До сего дня фабрика работает с большими перебоями, хотя готовый товар отправляется в Ваш адрес каждодневно. Крайне желательно Ваше присутствие, чтобы окончательно уяснить, на какие из пунктов требования можно согласиться. Остаюсь преданный Вам А. Грязнов».

Глава пятая

Лицеисты - i_006.png

1

Над городом плыл тягучий колокольный звон — в церквах звали к заутрене. Сквозь темь ночи пробивался неторопливый зимний рассвет. Сторожа собирались вместе, говорили о том, о сем. «Нынче, вроде, не кричали». — «Какое не кричали — было». Вздыхали (больше для порядку — ко всему уж привыкли в последнее время) и шли по домам. На улицах появлялись первые прохожие.

Наступал воскресный, похожий на сотни других день.

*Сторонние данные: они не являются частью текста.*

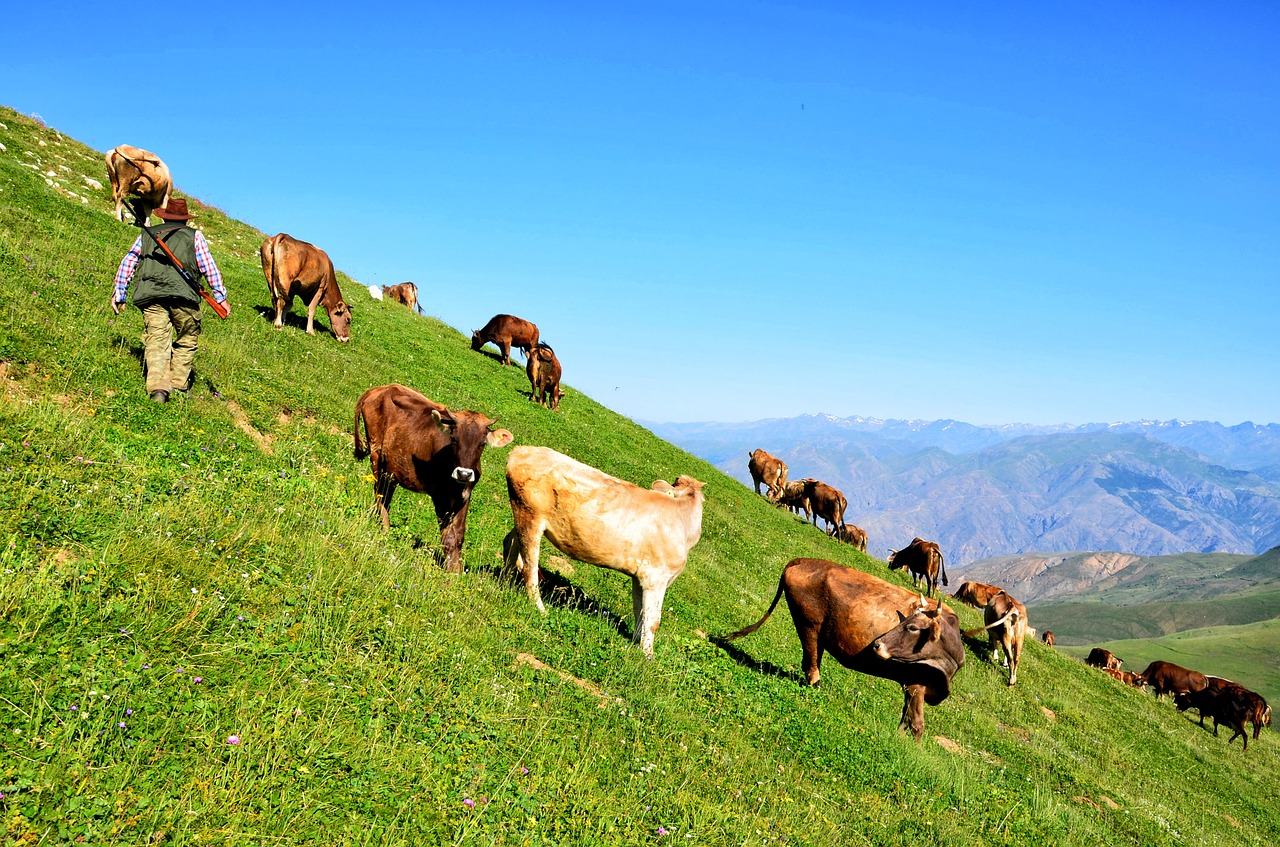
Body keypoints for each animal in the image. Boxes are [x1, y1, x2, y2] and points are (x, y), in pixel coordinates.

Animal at [353, 386, 512, 573]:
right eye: (454, 439)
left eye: (482, 443)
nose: (464, 473)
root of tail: (379, 388)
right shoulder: (440, 495)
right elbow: (448, 536)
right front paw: (450, 572)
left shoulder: (465, 494)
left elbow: (458, 534)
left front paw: (457, 570)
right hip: (376, 455)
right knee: (381, 495)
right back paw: (385, 532)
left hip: (390, 468)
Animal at [499, 447, 706, 660]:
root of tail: (522, 450)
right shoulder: (656, 576)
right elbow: (653, 620)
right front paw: (647, 655)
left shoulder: (640, 575)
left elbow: (639, 611)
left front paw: (635, 643)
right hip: (530, 515)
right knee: (530, 567)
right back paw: (540, 609)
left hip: (522, 515)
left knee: (510, 543)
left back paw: (506, 583)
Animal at [727, 560, 962, 742]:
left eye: (912, 627)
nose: (877, 644)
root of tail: (803, 560)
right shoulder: (916, 683)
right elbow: (916, 724)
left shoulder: (910, 684)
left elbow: (905, 720)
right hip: (809, 625)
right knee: (811, 664)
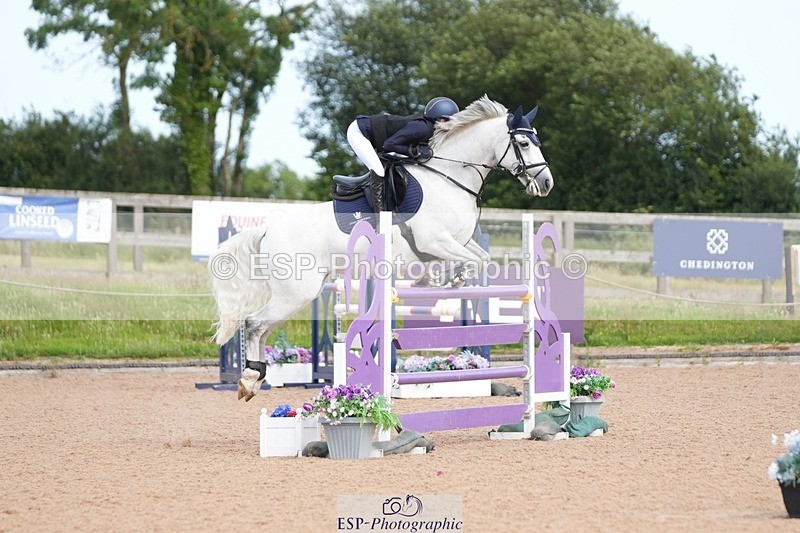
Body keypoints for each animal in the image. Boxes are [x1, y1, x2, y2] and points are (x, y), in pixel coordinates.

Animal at [208, 95, 554, 401]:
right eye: (524, 144)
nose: (546, 183)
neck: (450, 177)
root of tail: (268, 229)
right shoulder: (434, 241)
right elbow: (473, 262)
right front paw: (450, 279)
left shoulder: (457, 240)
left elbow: (481, 258)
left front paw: (447, 279)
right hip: (295, 292)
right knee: (254, 324)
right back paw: (249, 380)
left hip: (301, 292)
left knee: (262, 328)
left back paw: (254, 378)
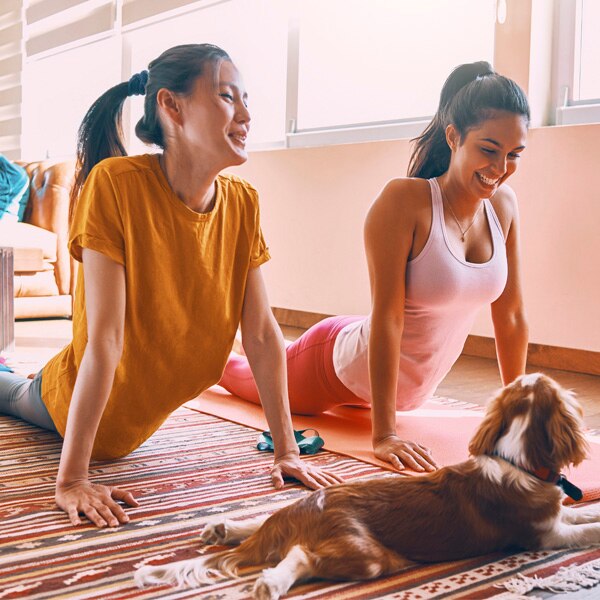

Куда пойти, чем заняться? Вспомнишь, что было раньше: с утра ехали и шли к Которосли, смотрели, как сшибаются на льду городские парни с фабричными; в полдень у Романовской заставы на большом расчищенном от снега поле, глядишь, объявлены скачки; вечером под руку с женой можно погулять у «Столбов» — ресторана возле Ильинской площади. Есть еще театр — первый на Руси, когда-то известный тем, что все лучшие актеры считали своим долгом хотя бы раз сыграть на его подмостках. Туда, сюда — вот и прошел день.

Нынче затаился город: ни кулачных боев, ни скачек, не хочется идти и к «Столбам». На улицах то и дело стрельба. Бродят толпами дюжие молодчики из черной сотни, бьют стекла в лавках, задирают прохожих. Полицейских, которые останавливали бы их, днем с огнем не сыщешь, попрятались по домам, затаились.

Теперь устанавливать порядок прибыли казаки. Устанавливать-то порядок прибыли, а сами его блюсти не могут: то кого-либо побьют, то ни за что обругают, в трамвае кондуктор билет с них не спрашивай — выкинут за ошорок на полном ходу… Куда пойдешь, если кругом бесчинства!

Иной обыватель сидит дома, томится, а потом перекликнется с соседом, заявится к нему. Пьет до одури, спорит до хрипоты. Вечером, кутаясь в одеяло, долго не может уснуть: «Охо-хо, жизнь наша преходящая!..» Вдруг привстанет на локте, спросит в темноту:

— А чего надо? Работа есть, крыша над головой есть… Отчего бунтуете?

Ждет обыватель не дождется, когда дотопчет последние лапти бурный и суматошный 1905 год. Авось в новом году все успокоится, все придет в норму.

На площади возле часовенки оглядывался по сторонам человек. Он только что вышел из трамвая и сейчас будто не знал, куда идти. Был он чуть выше среднего роста, черные усы, нос удлинен и на нем пенсне, цепочка от которого уходила в нагрудный карман. Пальто не новое, но доброго сукна, шапка пыжиковая разлохматилась на голове, словно бы приплюснула ее. Человек не здешний, сразу видно.

Егор Дерин и Артем Крутов стояли поодаль, не спускали глаз с незнакомца. Вот он остановил женщину, проходившую мимо, спросил что-то. Она указала на красное здание — фабричное училище, и он крупно зашагал к нему.

Парни пересекли дорогу, встали на пути. Егор спросил строго:

— Вы кого ищете?

— Училище, — ответил незнакомец и хотел обойти их.

— Да училище рядом, — сказал Егор, задерживая незнакомца плечом. — Кого там надо?

Тот отступил, пожал плечами и, помедлив, сам спросил:

— А вы кто такие?

— Мы-то? — вяло переспросил Егор. — Мы здешние, сторонские.

— А-а! — сказал незнакомец. Около училища толпится народ, а здесь на площади пусто, пройдет разве кто по своим делам, и опять никого нет. А как-то надо отвязаться от парней. — Вот что, — сказал с напором. — Проведите меня в стачечный комитет.